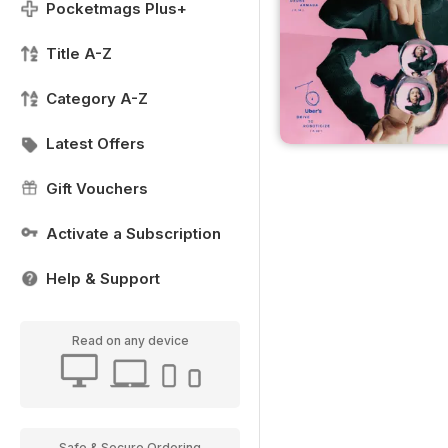
Pocketmags Plus+
Title A-Z
Category A-Z
Latest Offers
Gift Vouchers
Activate a Subscription
Help & Support
Read on any device
Safe & Secure Ordering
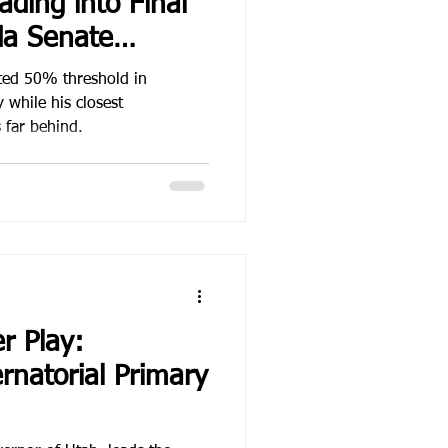
ding into Final
da Senate
gn
ted 50% threshold in
while his closest
s far behind.
r Play:
rnatorial Primary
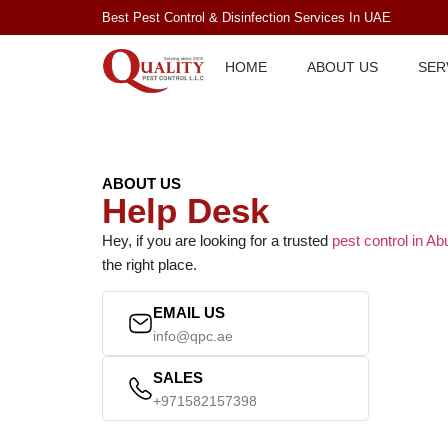
Best Pest Control & Disinfection Services In UAE
HOME
ABOUT US
SER
ABOUT US
Help Desk
Hey, if you are looking for a trusted
pest control in A
the right place.
EMAIL US
info@qpc.ae
SALES
+971582157398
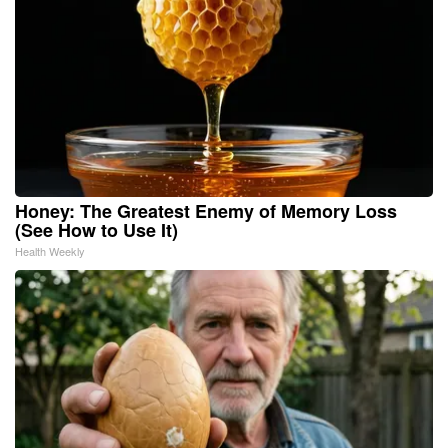
Honey: The Greatest Enemy of Memory Loss
(See How to Use It)
Health Weekly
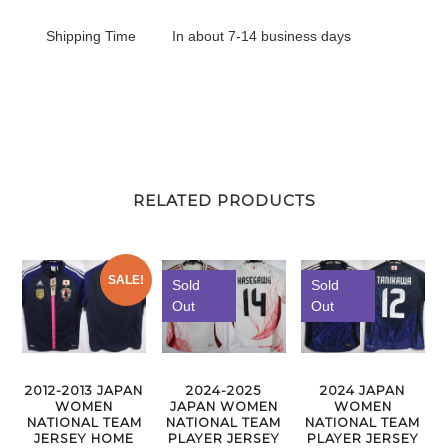
Shipping Time
In about 7-14 business days
RELATED PRODUCTS
SALE!
Sold
Sold
Out
Out
2012-2013 JAPAN
2024-2025
2024 JAPAN
WOMEN
JAPAN WOMEN
WOMEN
NATIONAL TEAM
NATIONAL TEAM
NATIONAL TEAM
JERSEY HOME
PLAYER JERSEY
PLAYER JERSEY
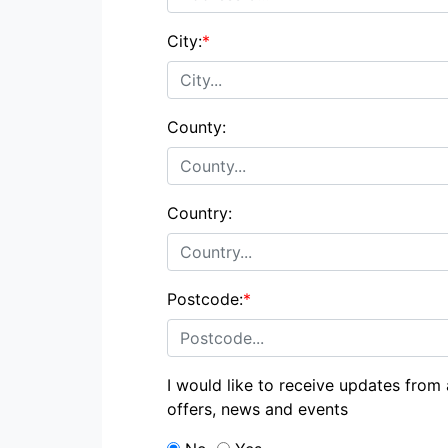
City:
*
County:
Country:
Postcode:
*
I would like to receive updates from
offers, news and events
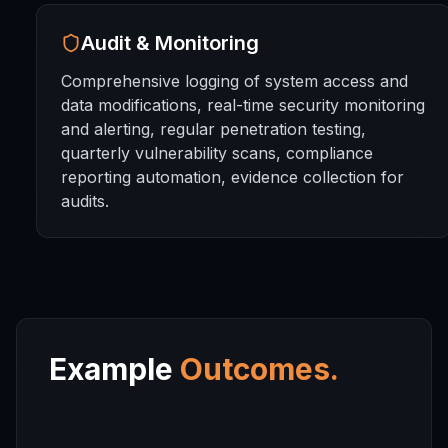
Audit & Monitoring
Comprehensive logging of system access and
data modifications, real-time security monitoring
and alerting, regular penetration testing,
quarterly vulnerability scans, compliance
reporting automation, evidence collection for
audits.
Example
Outcomes.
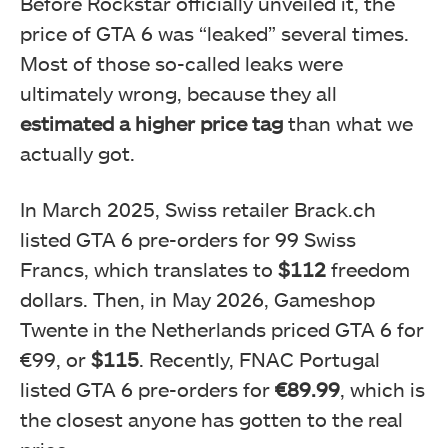
Before Rockstar officially unveiled it, the
price of GTA 6 was “leaked” several times.
Most of those so-called leaks were
ultimately wrong, because they all
estimated a higher price tag
than what we
actually got.
In March 2025, Swiss retailer Brack.ch
listed GTA 6 pre-orders for 99 Swiss
Francs, which translates to
$112
freedom
dollars. Then, in May 2026, Gameshop
Twente in the Netherlands priced GTA 6 for
€99, or
$115
. Recently, FNAC Portugal
listed GTA 6 pre-orders for
€89.99
, which is
the closest anyone has gotten to the real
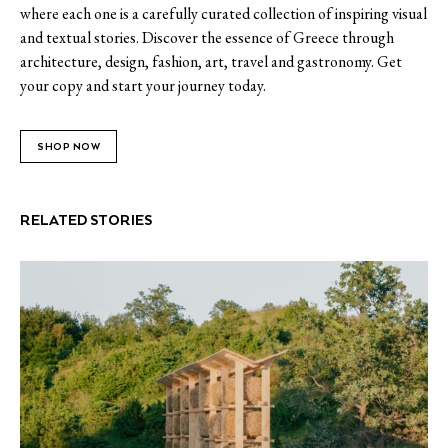
where each one is a carefully curated collection of inspiring visual
and textual stories. Discover the essence of Greece through
architecture, design, fashion, art, travel and gastronomy. Get
your copy and start your journey today.
SHOP NOW
RELATED STORIES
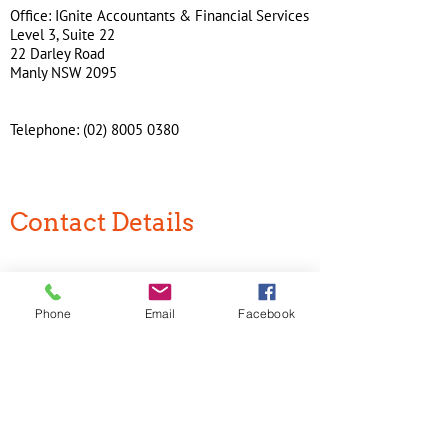
Office: IGnite Accountants & Financial Services
Level 3, Suite 22
22 Darley Road
Manly NSW 2095
Telephone:
(02) 8005 0380
Contact Details
IGnite Accountants & Financial Services
Level 3, Suite 22
22 Darley Road
Phone
Email
Facebook
Manly NSW 2095
Phone:
(02) 8005 0380
Join our mailing list
Never miss an update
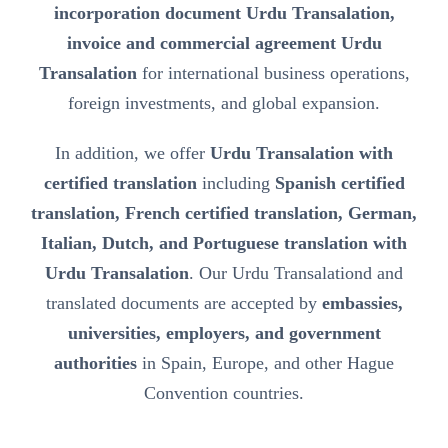
incorporation document Urdu Transalation,
invoice and commercial agreement Urdu
Transalation
for international business operations,
foreign investments, and global expansion.
In addition, we offer
Urdu Transalation with
certified translation
including
Spanish certified
translation, French certified translation, German,
Italian, Dutch, and Portuguese translation with
Urdu Transalation
. Our Urdu Transalationd and
translated documents are accepted by
embassies,
universities, employers, and government
authorities
in Spain, Europe, and other Hague
Convention countries.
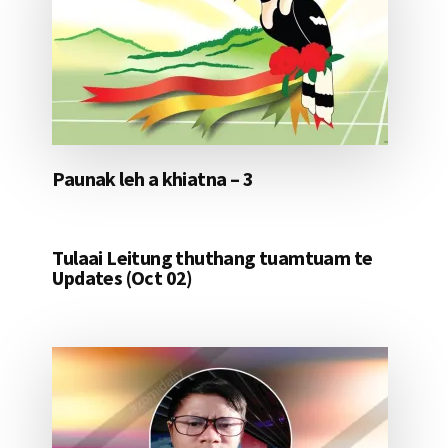
Paunak leh a khiatna – 3
Tulaai Leitung thuthang tuamtuam te
Updates (Oct 02)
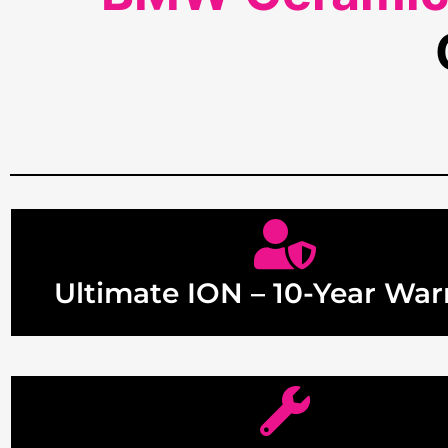
Ultimate ION – 10-Year War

● ● ● ●

YOUR GOAL: Write out every line of text in the data above as a JSON list of strings, one string per line and no blank lines, leaving out the bracketed picture markers.

ANSWER SECTION:
[
  "Pocketmags Plus+",
  "Title A-Z",
  "Category A-Z",
  "Latest Offers",
  "Gift Vouchers",
  "Activate a Subscription",
  "Help & Support",
  "Read on any device",
  "Safe & Secure Ordering",
  "ding into Final",
  "da Senate",
  "gn",
  "ted 50% threshold in",
  "while his closest",
  "s far behind.",
  "r Play:",
  "rnatorial Primary",
  "Best Pest Control & Disinfection Services In UAE",
  "HOME",
  "ABOUT US",
  "SER",
  "ABOUT US",
  "Help Desk",
  "Hey, if you are looking for a trusted",
  "pest control in A",
  "the right place.",
  "EMAIL US",
  "info@qpc.ae",
  "SALES",
  "+971582157398",
  "Honey: The Greatest Enemy of Memory Loss",
  "(See How to Use It)",
  "Health Weekly",
  "Shipping Time",
  "In about 7-14 business days",
  "RELATED PRODUCTS",
  "SALE!",
  "Sold",
  "Sold",
  "Out",
  "Out",
  "2012-2013 JAPAN",
  "2024-2025",
  "2024 JAPAN",
  "WOMEN",
  "JAPAN WOMEN",
  "WOMEN",
  "NATIONAL TEAM",
  "NATIONAL TEAM",
  "NATIONAL TEAM",
  "JERSEY HOME",
  "PLAYER JERSEY",
  "PLAYER JERSEY",
  "City:",
  "*",
  "County:",
  "Country:",
  "Postcode:",
  "*",
  "I would like to receive updates from",
  "offers, news and events",
  "Audit & Monitoring",
  "Comprehensive logging of system access and",
  "data modifications, real-time security monitoring",
  "and alerting, regular penetration testing,",
  "quarterly vulnerability scans, compliance",
  "reporting automation, evidence collection for",
  "audits.",
  "Example",
  "Outcomes.",
  "Before Rockstar officially unveiled it, the",
  "price of GTA 6 was “leaked” several times.",
  "Most of those so-called leaks were",
  "ultimately wrong, because they all",
  "estimated a higher price tag",
  "than what we",
  "actually got.",
  "In March 2025, Swiss retailer Brack.ch",
  "listed GTA 6 pre-orders for 99 Swiss",
  "Francs, which translates to",
  "$112",
  "freedom",
  "dollars. Then, in May 2026, Gameshop",
  "Twente in the Netherlands priced GTA 6 for",
  "€99, or",
  "$115",
  ". Recently, FNAC Portugal",
  "listed GTA 6 pre-orders for",
  "€89.99",
  ", which is",
  "the closest anyone has gotten to the real",
  "where each one is a carefully curated collection of inspiring visual",
  "and textual stories. Discover the essence of Greece through",
  "architecture, design, fashion, art, travel and gastronomy. Get",
  "your copy and start your journey today.",
  "SHOP NOW",
  "RELATED STORIES",
  "Office: IGnite Accountants & Financial Services",
  "Level 3, Suite 22",
  "22 Darley Road",
  "Manly NSW 2095",
  "Telephone:",
  "(02) 8005 0380",
  "Contact Details",
  "IGnite Accountants & Financial Services",
  "Level 3, Suite 22",
  "22 Darley Road",
  "Phone",
  "Email",
  "Facebook",
  "Manly NSW 2095",
  "Phone:",
  "(02) 8005 0380",
  "Join our mailing list",
  "Never miss an update",
  "incorporation document Urdu Transalation,",
  "invoice and commercial agreement Urdu",
  "Transalation",
  "for international business operations,",
  "foreign investments, and global expansion.",
  "In addition, we offer",
  "Urdu Transalation with",
  "certified translation",
  "including",
  "Spanish certified",
  "translation, French certified translation, German,",
  "Italian, Dutch, and Portuguese translation with",
  "Urdu Transalation",
  ". Our Urdu Transalationd and",
  "translated documents are accepted by",
  "embassies,",
  "universities, employers, and government",
  "authorities",
  "in Spain, Europe, and other Hague",
  "Convention countries.",
  "Paunak leh a khiatna – 3",
  "Tulaai Leitung thuthang tuamtuam te",
  "Updates (Oct 02)",
  "Ultimate ION – 10-Year War"
]